**Consegna:** Prosegui il brano sul populismo apocalittico e sulla separazione tra politica e religione, riprendendo subito dopo la sua ultima frase.

┌─ Brano fornito

E la battaglia non è certamente conclusa, visto il modo in cui ha lasciato la Casa Bianca e la promessa di ritornarvi in un modo, o nell’altro; esattamente come si addice alla miglior tradizione profetico-apocalittica.
Purtroppo, eccezion fatta per l’ateissima dittatura cinese, gli altri grandi amici di Trump, da Erdogan a Putin, da Khamenei al principe Muhammad bin Salman, ciascuno a suo modo, sono tutti caratterizzati da questi tratti apocalittici, e dunque religiosi, nell’esercizio del loro potere dittatoriale. D’altro canto, però, se è vero che questa variante apocalittica non è una grande novità per tutte queste realtà, che non hanno mai conosciuto un vero regime democratico, la grande e terribile novità è l’entrata di questo virus pericolosissimo esattamente dentro la più grande nazione democratica.
Ma da dove nasce questa prospettiva culturale e politica? Su quali presupposti si fonda? In un modo, o nell’altro, queste figure apocalittiche fioriscono dentro scenari nazionali e internazionali caratterizzati da grandi catastrofi, mutazioni culturali ed economiche incontrollabili per la singola persona, prospettive future fosche e minacciose.
Dentro tali scenari questi personaggi si autodefiniscono portatori di una qualche forma di salvezza, o riscatto. Si presentano come difensori di valori pseudo-religiosi in pericolo, o già sacrificati da non ben definite lobbies e oligarchie mondiali. In questo modo ogni diversità, oppure ogni avversario politico, viene immediatamente identificato come l’ennesima apparizione di una delle suddette forme del Male.
A onor del vero va riconosciuto con molta franchezza che, tra i molti fattori che hanno favorito
queste involuzioni politiche e culturali, un peso non indifferente l’ha avuto il laicismo agnostico di una certa democrazia, soprattutto europea.
Questo connubio indebito tra democrazia e laicismo ha soffocato anche le forme positive del credere; ma in questo modo si è creato l’antagonismo democrazia/laicismo contro populismo/religiosità.
Per cercare di uscire da questa spirale pericolosissima è certamente prioritario separare quanto prima la politica da qualsiasi proposta religiosa. La politica è l’arte di governare la polis, la città, ovvero tutti quei rapporti e quelle relazioni, che costituiscono la società umana.
Come tale è un’arte, una scienza pienamente umana, basata sul confronto delle idee e delle proposte. La prevalenza di un progetto politico sull’altro deve dipendere solo dalla forza delle sue argomentazioni e delle soluzioni offerte. Nessuno però, sia egli una persona, o una corrente di pensiero, può rivendicare un’infallibilità in nome di qualsivoglia riferimento religioso. Ripeto, nel governo della città vale la forza delle argomentazioni e delle soluzioni, non presunte benedizioni divine.

└─
┌─ Dati di origine

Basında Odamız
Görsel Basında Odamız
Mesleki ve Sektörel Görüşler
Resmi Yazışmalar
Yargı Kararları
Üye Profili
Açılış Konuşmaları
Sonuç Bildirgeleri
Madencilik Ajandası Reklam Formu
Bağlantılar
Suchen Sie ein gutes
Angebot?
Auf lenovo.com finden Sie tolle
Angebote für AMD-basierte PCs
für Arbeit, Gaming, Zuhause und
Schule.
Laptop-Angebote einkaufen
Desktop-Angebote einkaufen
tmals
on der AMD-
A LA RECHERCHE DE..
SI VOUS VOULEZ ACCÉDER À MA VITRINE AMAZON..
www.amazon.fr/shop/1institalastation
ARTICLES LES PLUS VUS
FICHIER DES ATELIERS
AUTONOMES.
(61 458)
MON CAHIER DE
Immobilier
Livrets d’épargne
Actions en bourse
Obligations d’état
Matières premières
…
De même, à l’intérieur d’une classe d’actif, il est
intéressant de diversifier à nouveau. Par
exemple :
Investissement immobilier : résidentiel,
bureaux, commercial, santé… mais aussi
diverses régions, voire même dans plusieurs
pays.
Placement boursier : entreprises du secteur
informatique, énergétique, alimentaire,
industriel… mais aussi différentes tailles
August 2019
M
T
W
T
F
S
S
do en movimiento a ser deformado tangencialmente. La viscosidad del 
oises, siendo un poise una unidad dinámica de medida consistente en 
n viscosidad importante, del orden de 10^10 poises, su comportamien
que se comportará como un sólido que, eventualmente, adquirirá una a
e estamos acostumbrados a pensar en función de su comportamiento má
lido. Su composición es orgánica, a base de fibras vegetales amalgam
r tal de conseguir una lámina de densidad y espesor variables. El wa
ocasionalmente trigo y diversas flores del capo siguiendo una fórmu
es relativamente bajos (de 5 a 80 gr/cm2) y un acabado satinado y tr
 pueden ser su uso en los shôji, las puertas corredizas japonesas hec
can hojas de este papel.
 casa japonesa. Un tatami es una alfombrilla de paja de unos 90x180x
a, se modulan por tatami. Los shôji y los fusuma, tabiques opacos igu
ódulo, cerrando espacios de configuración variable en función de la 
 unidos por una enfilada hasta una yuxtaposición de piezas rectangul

└─

**Svolgimento:**
Così come nessuno può entrare nell’arena politica auto-ponendosi come depositario, o difensore dei valori religiosi.
D’altro canto, soprattutto le democrazie occidentali di stampo illuministico dovranno ripensarsi
radicalmente, incorporando in modo costruttivo le istanze religiose dell’umanità.
Come ha ben illustrato più volte il prof. Cacciari, un personaggio certamente non ascrivibile tra i credenti, è necessario andare oltre il concetto seicentesco di tolleranza religiosa, per riconoscere alle differenti fedi religiose il carattere di sapere. In altre parole, anche la Fede religiosa è una forma di
conoscenza della realtà.
Purtroppo la tolleranza religiosa seicentesca è stata elaborata per far fronte alle guerre di religione, che hanno insanguinato l’Europa, a partire dalla Riforma di Martin Lutero.
Le varie confessioni cristiane, non riuscendo a dialogare tra di loro, elaborarono la tesi della tolleranza. In altre parole, decisero di sopportarsi reciprocamente, senza però una stima ed un dialogo nella comune ricerca della Verità e della Giustizia.
Successivamente i regimi democratici, tendenzialmente agnostici, riconobbero alle Chiese cristiane il diritto di culto, però più come un benevola e, forse, inevitabile concessione, che non come il riconoscimento di un patrimonio integrante le varie identità nazionali.
In altre parole, solo se riuscirà a dialogare ed a lasciarsi interpellare dalle forme autentiche della Fede, la democrazia occidentale potrà far fronte al fanatismo dei populisti apocalittici.